In order for serializers to be able to be reconfigured on restore, we need knowledge of the previous serializer configurations, e.g. what types were registered, with which specific / default serializers, and especially for Kryo, the order they were registered.
For this, we will need serializer configuration metainfo to be self-contained within the written state.
For the implementation, we propose to include the following changes:
- Have a new separate SerializersConfig class that is extracted from ExecutionConfig. This new class should contain only the serializer-related configurations (e.g., registeredKryoTypes, registeredPojoTypes, etc.). The SerializersConfig class should only be internally used, and therefore annotated with Internal. Users should still use the ExecutionConfig to configure serializers.
- For serializers that previously require a ExecutionConfig in constructors, try changing them to take a SerializersConfig instead.
- Introduce SerializersConfigSerializationProxy, which is in charge of serializing the current SerializersConfig when writing state to streams.

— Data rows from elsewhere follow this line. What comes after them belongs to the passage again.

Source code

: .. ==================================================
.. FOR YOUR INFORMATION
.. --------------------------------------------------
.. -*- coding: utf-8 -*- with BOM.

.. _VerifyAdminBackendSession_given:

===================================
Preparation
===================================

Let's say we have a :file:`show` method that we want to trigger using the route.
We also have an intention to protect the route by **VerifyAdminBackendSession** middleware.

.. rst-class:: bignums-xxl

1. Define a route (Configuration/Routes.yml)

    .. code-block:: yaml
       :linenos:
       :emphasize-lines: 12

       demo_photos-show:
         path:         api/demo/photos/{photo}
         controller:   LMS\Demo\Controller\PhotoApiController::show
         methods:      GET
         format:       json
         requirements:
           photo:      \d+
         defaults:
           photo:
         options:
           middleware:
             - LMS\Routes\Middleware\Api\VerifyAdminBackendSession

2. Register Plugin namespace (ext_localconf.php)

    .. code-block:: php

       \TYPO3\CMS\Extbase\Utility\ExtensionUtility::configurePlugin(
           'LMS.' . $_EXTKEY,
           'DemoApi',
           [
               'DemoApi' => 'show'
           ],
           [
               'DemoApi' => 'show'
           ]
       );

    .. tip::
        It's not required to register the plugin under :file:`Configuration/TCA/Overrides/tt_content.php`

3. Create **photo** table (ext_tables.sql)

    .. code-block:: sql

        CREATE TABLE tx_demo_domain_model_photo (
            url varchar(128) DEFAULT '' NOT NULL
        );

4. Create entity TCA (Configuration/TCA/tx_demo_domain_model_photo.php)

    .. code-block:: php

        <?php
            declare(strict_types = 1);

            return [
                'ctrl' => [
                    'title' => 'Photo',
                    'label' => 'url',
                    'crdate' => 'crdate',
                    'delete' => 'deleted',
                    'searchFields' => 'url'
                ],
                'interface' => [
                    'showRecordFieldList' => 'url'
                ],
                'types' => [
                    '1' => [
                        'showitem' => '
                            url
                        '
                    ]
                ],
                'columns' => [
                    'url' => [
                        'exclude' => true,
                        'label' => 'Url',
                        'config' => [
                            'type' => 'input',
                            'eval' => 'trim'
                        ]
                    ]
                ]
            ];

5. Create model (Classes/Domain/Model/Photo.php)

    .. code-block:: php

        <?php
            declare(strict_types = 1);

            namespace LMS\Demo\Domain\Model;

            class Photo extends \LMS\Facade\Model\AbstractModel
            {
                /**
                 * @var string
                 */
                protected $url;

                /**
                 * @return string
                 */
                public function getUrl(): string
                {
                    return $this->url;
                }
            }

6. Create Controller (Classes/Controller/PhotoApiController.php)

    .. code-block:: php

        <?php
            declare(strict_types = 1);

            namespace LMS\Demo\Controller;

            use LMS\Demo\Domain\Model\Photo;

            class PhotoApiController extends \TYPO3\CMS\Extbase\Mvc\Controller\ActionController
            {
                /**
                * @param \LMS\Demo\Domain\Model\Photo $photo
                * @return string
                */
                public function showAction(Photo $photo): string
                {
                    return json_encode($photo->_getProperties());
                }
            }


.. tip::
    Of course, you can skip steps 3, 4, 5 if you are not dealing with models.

This proxy defines the the serialized format of serializer configurations, therefore should be a VersionedIOReadableWritable as we may change the format / information written in the future.
- Add SerializersConfigSerializationProxy into state backends serialization proxies (e.g. KeyedBackendSerializationProxy) so that the serializer configuration is written into state. Need to additionally make sure backwards compatibility of previous-version backend serialization proxies.
For the initial version, we propose to include the following within the written serialization config metadata (ordered):
2. Throwable.class --> org.apache.flink.api.java.typeutils.runtime.kryo.JavaSerializer default Flink-specific registry for serializing throwables.
5. Kryo registrations for all primitive types (and boxed versions). This is to allow compatibility in case the built-in registrations for the primitive types change in Kryo in the future.